As we face into a recession we know more and more people will turn to sex work, as they did in 2008, to make ends meet. Our laws should ensure safety for these new workers, not put them in more danger as they have since 2017.

In the last few weeks, the sex worker community has been devasted by blow after blow. Scotland is currently consulting on introducing the Nordic Model and the UK passed its first reading on legislation to introduce End Demand laws there too. These laws are being introduced for moral reasons with no evidence that they work. Sex workers are being ignored again about the reality of lives and our safety. Sex workers continue to have their income curbed as various platforms such and Instagram and Facebook have banned us and many financial platforms such as Paypal, Visa and Mastercard do not allow us on them. During a global pandemic, we need to be able to access cash. SWAI struggled with this issue when giving our hardship funds. 

However, as always the sex work community takes care of our own because no one else will. We created a hardship fund which gave small grants to over 170 sex workers during the first lockdown. We also created a number of harm reduction guidelines for those who could not give up work. 

The Sex Workers Alliance Ireland also received our first Irish funding, a milestone for us and an acknowledgement that affected led advocacy is key. Despite the constant cruel stigma, laws that have made us less safe and a society that wishes we weren’t there we are resilient and we deserve to be heard.”

#DecrimforSafety #SupportSafeSexWork

End Violence Against Sex Workers

While new report shows that Sex Workers working even in partially criminalised settings face three times the amount of violence, it remains completely illegal for two workers to work together for safety in Ireland.

Today is International Day to Eliminate Violence Against Sex Workers. In a year of difficult conversations which challenged the status quo and led to real gains for women and people who can get pregnant in Ireland, we must continue to push further to ensure bodily autonomy and the safety of everyone, including sex workers.  

Kate McGrew, director of Sex Workers Alliance Ireland (SWAI) says “Penalties for workers working in pairs or groups doubled was a change in law that happened quietly, but it is an extremely dangerous piece of legislation. The Nordic model purportedly is meant to target the client but by this law, but if we want to work legally here we are forced to work alone. Violent attacks specifically increased on us 77% in the first year of the law being introduced. This is not a coincidence.” 

She continues “We talk to worker after worker whose safety and income has become increasingly precarious. Many are forced to seek assistance for housing by criminals who prey upon our vulnerability. In a time of housing crisis we are exploited by landlords who take advantage of our brothel keeping laws to extract enormous sums for use of their property. 

Trans sex workers of colour are some of the most vulnerable people in the world. Sex work is one of the few avenues of income open to trans people. While we have quite progressive law on gender recognition in Ireland employment opportunities are rare. Until proper supports are put in place for everyone people will still continue to see sex work as their opportunity for independence and income. 

The officers who arrest us are the ones we are to report to if we are assaulted. For sex workers the police are vectors of violence, not of safety or harm reduction. Many migrant sex workers, already on the margins of society, are offered the choice of leaving the country or face prosecution and possibly deportation. When anti-sex work organisations speak about all sex work being violence, including the consensual transactions, what recourse do we have when we are actually assaulted?

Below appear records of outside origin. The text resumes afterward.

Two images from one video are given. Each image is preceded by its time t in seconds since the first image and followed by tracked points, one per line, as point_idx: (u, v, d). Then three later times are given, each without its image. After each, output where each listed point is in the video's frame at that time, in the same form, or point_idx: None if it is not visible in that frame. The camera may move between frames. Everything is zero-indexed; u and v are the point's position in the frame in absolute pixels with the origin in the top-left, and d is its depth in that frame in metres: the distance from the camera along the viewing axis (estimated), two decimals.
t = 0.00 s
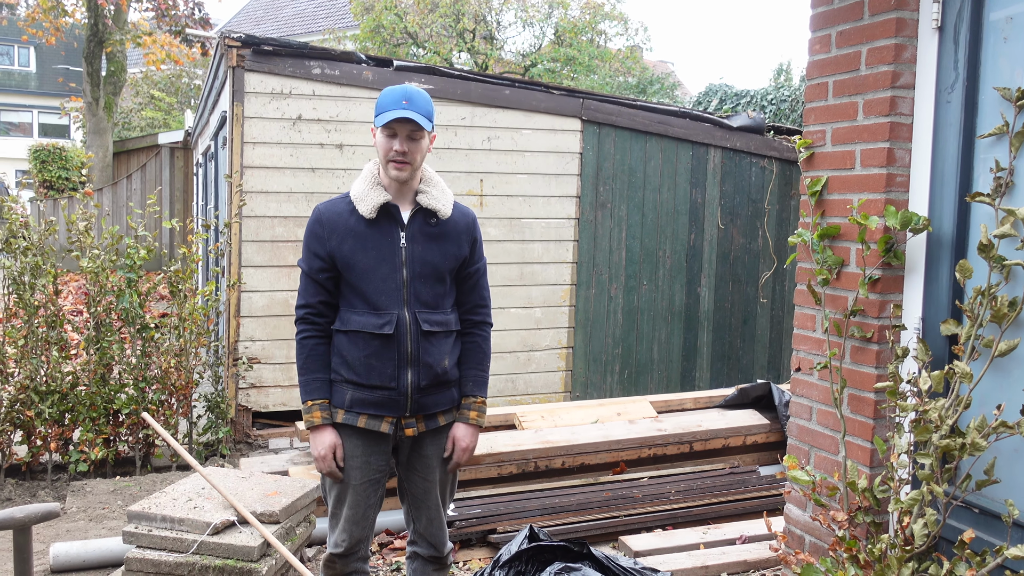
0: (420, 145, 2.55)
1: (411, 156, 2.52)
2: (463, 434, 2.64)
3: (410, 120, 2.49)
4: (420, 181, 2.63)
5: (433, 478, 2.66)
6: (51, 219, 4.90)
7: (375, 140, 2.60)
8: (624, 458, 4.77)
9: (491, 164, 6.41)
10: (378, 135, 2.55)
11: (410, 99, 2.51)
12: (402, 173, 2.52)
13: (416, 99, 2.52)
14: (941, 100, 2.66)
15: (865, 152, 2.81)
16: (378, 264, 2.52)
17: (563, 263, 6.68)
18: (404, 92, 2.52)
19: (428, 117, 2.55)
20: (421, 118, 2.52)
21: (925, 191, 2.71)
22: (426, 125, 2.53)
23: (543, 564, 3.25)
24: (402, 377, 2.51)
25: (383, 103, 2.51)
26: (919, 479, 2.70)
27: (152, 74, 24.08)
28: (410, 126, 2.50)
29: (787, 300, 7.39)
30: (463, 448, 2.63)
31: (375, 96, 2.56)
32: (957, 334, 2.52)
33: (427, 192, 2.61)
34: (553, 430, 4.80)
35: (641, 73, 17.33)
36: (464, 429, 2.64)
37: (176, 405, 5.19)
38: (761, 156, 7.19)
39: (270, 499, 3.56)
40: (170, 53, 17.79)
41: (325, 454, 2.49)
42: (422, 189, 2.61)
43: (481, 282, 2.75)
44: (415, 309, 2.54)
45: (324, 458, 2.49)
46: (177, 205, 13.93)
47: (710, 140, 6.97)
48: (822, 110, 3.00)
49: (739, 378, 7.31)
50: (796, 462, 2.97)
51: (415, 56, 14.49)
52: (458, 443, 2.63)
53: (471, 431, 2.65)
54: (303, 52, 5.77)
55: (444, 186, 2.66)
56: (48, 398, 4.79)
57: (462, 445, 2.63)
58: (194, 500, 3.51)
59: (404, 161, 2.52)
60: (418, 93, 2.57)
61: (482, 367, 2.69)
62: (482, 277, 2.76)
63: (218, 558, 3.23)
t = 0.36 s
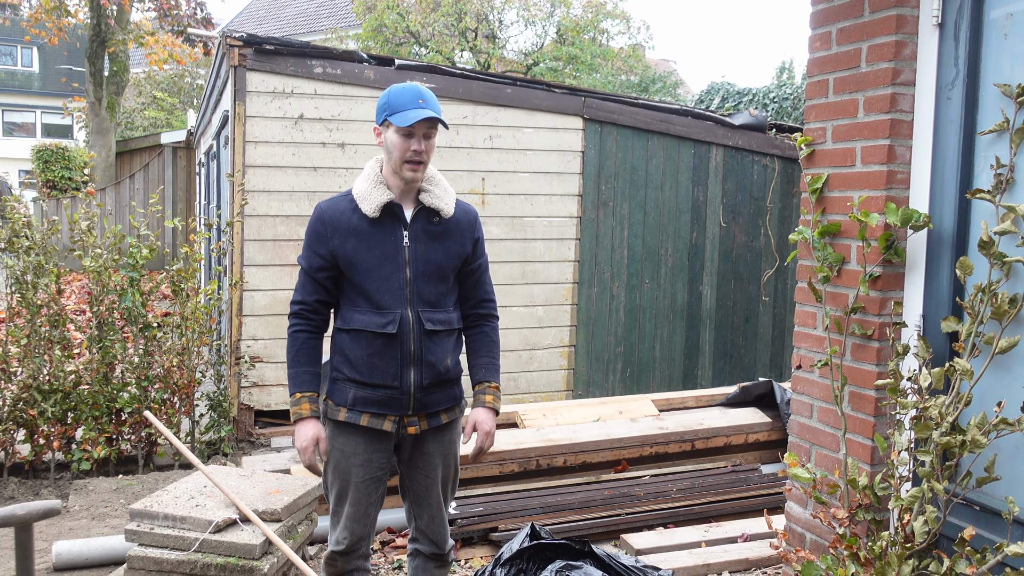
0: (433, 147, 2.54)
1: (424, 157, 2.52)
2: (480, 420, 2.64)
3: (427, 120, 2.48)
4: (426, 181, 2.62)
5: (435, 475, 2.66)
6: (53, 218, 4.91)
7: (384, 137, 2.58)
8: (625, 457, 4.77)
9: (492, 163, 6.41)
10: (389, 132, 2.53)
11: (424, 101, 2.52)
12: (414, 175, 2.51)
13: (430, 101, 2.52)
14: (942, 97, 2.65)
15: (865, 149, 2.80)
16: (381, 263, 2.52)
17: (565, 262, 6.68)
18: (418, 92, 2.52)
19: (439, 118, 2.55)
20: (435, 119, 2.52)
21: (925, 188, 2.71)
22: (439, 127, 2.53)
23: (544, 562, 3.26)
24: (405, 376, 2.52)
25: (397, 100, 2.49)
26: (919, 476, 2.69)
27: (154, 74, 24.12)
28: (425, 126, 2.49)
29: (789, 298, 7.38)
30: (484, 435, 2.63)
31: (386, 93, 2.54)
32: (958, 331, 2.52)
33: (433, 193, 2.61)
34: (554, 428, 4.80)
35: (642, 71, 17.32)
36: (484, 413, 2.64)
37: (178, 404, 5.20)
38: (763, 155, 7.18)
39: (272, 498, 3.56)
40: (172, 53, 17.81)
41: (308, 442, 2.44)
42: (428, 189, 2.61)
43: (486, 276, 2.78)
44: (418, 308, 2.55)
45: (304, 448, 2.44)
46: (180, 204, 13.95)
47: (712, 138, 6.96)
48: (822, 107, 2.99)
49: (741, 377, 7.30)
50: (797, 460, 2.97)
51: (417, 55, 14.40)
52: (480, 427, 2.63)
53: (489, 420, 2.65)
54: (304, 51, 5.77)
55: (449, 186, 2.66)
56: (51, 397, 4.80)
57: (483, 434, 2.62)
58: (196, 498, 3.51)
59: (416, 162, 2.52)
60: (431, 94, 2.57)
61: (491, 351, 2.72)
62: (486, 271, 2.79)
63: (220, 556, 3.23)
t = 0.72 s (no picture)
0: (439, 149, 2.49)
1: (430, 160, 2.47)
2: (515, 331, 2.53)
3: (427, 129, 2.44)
4: (437, 169, 2.56)
5: (446, 459, 2.66)
6: (49, 207, 4.89)
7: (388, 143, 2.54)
8: (625, 439, 4.78)
9: (489, 147, 6.39)
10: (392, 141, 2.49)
11: (425, 110, 2.46)
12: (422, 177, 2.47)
13: (431, 110, 2.47)
14: (940, 75, 2.63)
15: (864, 129, 2.78)
16: (396, 253, 2.52)
17: (563, 246, 6.67)
18: (418, 101, 2.47)
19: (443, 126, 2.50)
20: (438, 127, 2.47)
21: (924, 167, 2.69)
22: (444, 133, 2.48)
23: (545, 545, 3.31)
24: (419, 365, 2.51)
25: (397, 111, 2.45)
26: (919, 455, 2.70)
27: (148, 61, 23.97)
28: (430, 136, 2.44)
29: (788, 280, 7.38)
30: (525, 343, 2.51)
31: (386, 102, 2.50)
32: (957, 311, 2.52)
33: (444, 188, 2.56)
34: (554, 412, 4.81)
35: (639, 54, 17.22)
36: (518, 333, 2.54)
37: (177, 391, 5.19)
38: (761, 136, 7.15)
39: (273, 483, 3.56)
40: (166, 40, 17.69)
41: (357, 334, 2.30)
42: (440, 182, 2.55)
43: (510, 252, 2.79)
44: (431, 298, 2.53)
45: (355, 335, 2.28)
46: (176, 191, 13.91)
47: (710, 120, 6.93)
48: (820, 87, 2.97)
49: (741, 359, 7.31)
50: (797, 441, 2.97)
51: (412, 40, 14.14)
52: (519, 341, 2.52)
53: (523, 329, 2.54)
54: (298, 36, 5.73)
55: (463, 177, 2.61)
56: (50, 386, 4.79)
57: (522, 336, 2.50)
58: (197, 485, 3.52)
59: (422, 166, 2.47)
60: (433, 99, 2.51)
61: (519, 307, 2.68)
62: (511, 246, 2.80)
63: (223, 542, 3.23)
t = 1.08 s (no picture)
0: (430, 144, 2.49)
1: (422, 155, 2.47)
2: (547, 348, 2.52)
3: (414, 125, 2.44)
4: (434, 165, 2.55)
5: (450, 455, 2.66)
6: (50, 203, 4.89)
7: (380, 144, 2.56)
8: (625, 437, 4.78)
9: (490, 144, 6.39)
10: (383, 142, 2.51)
11: (411, 106, 2.47)
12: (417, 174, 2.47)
13: (416, 106, 2.48)
14: (941, 73, 2.63)
15: (864, 126, 2.78)
16: (397, 251, 2.53)
17: (564, 243, 6.67)
18: (404, 98, 2.48)
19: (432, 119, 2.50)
20: (424, 121, 2.47)
21: (925, 164, 2.69)
22: (432, 128, 2.48)
23: (545, 542, 3.33)
24: (423, 362, 2.51)
25: (383, 111, 2.47)
26: (919, 452, 2.70)
27: (150, 58, 23.96)
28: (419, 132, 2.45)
29: (789, 277, 7.37)
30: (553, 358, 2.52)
31: (373, 103, 2.52)
32: (958, 308, 2.52)
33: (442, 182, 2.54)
34: (555, 409, 4.81)
35: (640, 51, 17.22)
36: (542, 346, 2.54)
37: (178, 388, 5.20)
38: (762, 134, 7.14)
39: (274, 480, 3.57)
40: (167, 36, 17.69)
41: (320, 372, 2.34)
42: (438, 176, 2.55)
43: (515, 245, 2.76)
44: (434, 295, 2.54)
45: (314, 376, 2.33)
46: (177, 188, 13.92)
47: (711, 117, 6.93)
48: (821, 85, 2.97)
49: (741, 356, 7.31)
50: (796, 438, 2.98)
51: (413, 37, 14.13)
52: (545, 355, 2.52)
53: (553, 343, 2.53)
54: (299, 32, 5.72)
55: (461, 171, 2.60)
56: (51, 382, 4.80)
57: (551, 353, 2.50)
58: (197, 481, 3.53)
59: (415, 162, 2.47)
60: (420, 96, 2.52)
61: (540, 314, 2.65)
62: (515, 240, 2.78)
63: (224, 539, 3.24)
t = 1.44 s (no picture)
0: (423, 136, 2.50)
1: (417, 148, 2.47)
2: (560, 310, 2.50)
3: (405, 117, 2.45)
4: (436, 164, 2.55)
5: (456, 453, 2.66)
6: (51, 201, 4.90)
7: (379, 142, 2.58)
8: (625, 434, 4.78)
9: (491, 142, 6.38)
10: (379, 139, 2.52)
11: (402, 99, 2.48)
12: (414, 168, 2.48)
13: (407, 98, 2.48)
14: (941, 71, 2.63)
15: (864, 125, 2.78)
16: (402, 250, 2.53)
17: (564, 241, 6.67)
18: (394, 92, 2.49)
19: (424, 110, 2.50)
20: (416, 113, 2.47)
21: (925, 163, 2.69)
22: (424, 119, 2.49)
23: (545, 539, 3.33)
24: (430, 360, 2.51)
25: (375, 108, 2.48)
26: (919, 450, 2.70)
27: (151, 55, 23.96)
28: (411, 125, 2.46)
29: (789, 276, 7.37)
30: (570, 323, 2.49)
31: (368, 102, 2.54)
32: (957, 307, 2.52)
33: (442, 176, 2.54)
34: (555, 407, 4.82)
35: (641, 50, 17.21)
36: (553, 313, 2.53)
37: (179, 385, 5.20)
38: (763, 132, 7.14)
39: (274, 477, 3.57)
40: (168, 34, 17.69)
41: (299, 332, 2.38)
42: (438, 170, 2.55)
43: (521, 240, 2.75)
44: (440, 293, 2.53)
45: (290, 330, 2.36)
46: (178, 185, 13.92)
47: (711, 116, 6.92)
48: (821, 83, 2.96)
49: (741, 354, 7.31)
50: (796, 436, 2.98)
51: (415, 34, 14.11)
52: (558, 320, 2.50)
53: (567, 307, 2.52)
54: (300, 30, 5.72)
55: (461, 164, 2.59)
56: (52, 379, 4.80)
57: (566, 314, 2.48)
58: (197, 479, 3.54)
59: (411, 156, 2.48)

We see reports published that back up what we have known anecdotally for years; that when any aspect of sex work is criminalised, including the purchase of sex, violence against sex workers is normalised. We want sex work decriminalised so that we are no longer pushed to the margins. How long can some feminist organisations, the government and the health department ignore the growing body of evidence that shows that their policies are damaging our health?”